D3.165 - Phase 1 study of CDX-622, a bispecific antibody targeting TSLP and mast cells via stem cell factor

Heterogeneity in the pathophysiology of many chronic inflammatory disorders can limit the effectiveness of targeted therapies. Mast cells (MCs) and the alarmin thymic stromal lymphopoietin (TSLP) may contribute to the pathology of several of these diseases through largely non-redundant mechanisms. Thus, combined reduction of MCs through stem cell factor (SCF) neutralization with inhibition of TSLP with a single bispecific antibody may result in broader efficacy in diseases where both mechanisms are implicated, such as asthma.
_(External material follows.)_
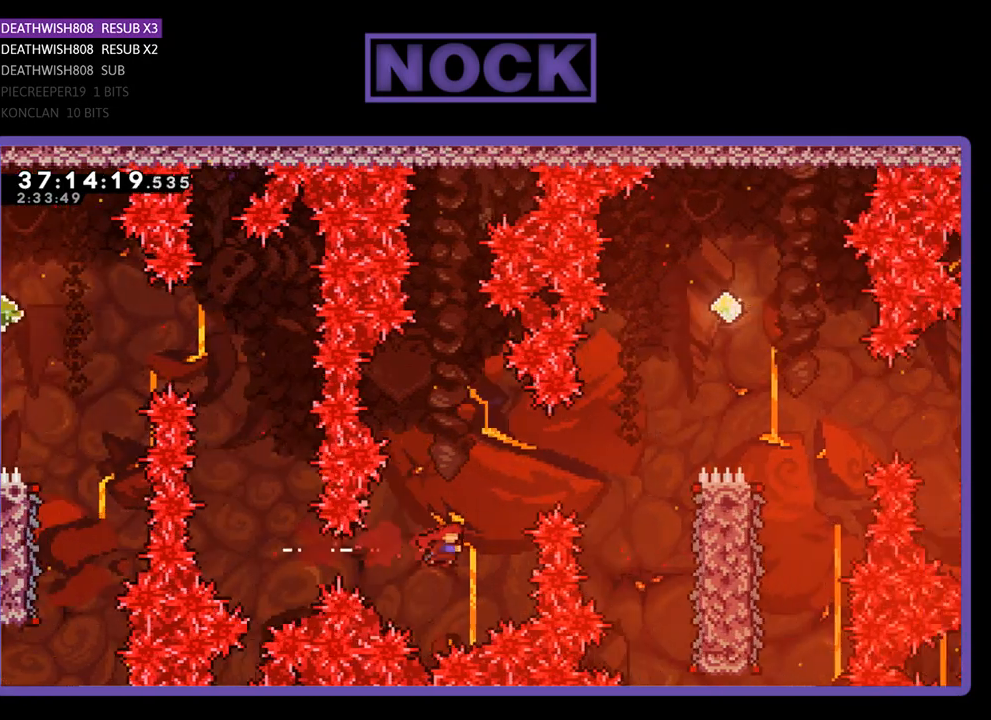
{"buttons": ["R2", "DPAD_UP", "DPAD_RIGHT"], "events": [[67, "CIRCLE", "up"], [67, "DPAD_UP", "down"], [133, "CIRCLE", "down"], [500, "CIRCLE", "up"]]}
A double-blind randomized placebo-controlled Phase 1 study (NCT06650761) was conducted to assess the safety, pharmacokinetics (PK) and pharmacodynamic impact of CDX-622, a first-in-class bispecific antibody that inhibits SCF and TSLP, in healthy participants. This three-part study evaluated intravenous (IV) doses of CDX-622 at 0.3, 1, 3 and 9 mg/kg in the single ascending dose (SAD) portion of the study (Part 1); 1, 3 and 9 mg/kg q2w x4 in the multiple ascending dose (MAD) portion (Part 2), and single ascending subcutaneous (SC) 290, 580, and 870 mg doses (Part 3). In each cohort, 6 participants were administered CDX-622 and 2 were administered placebo. Part 1 is complete, and participants in Parts 2 and 3 have completed dosing.

85 participants were enrolled in this Phase 1 study of which 80 completed treatment. CDX-622 was well tolerated with no dose-limiting toxicities (DLT), or related serious adverse events (SAE). Rapid, profound and durable reductions in serum tryptase, a circulating marker of mast cell load, were observed, which were greater with higher exposures. CDX-622 exhibited antibody-like PK with a terminal half-life of 24 days and good bioavailability with SC administration. 

CDX-622 demonstrated a favorable safety profile, antibody-like PK with good bioavailability, and a profound impact on serum tryptase, indicative of MC depletion. CDX-622 represents the first molecule that depletes mast cells via SCF neutralization to enter human clinical trials. Combined TSLP neutralization and MC depletion with CDX-622 may result in broader efficacy in inflammatory diseases where both pathways play a pathogenic role.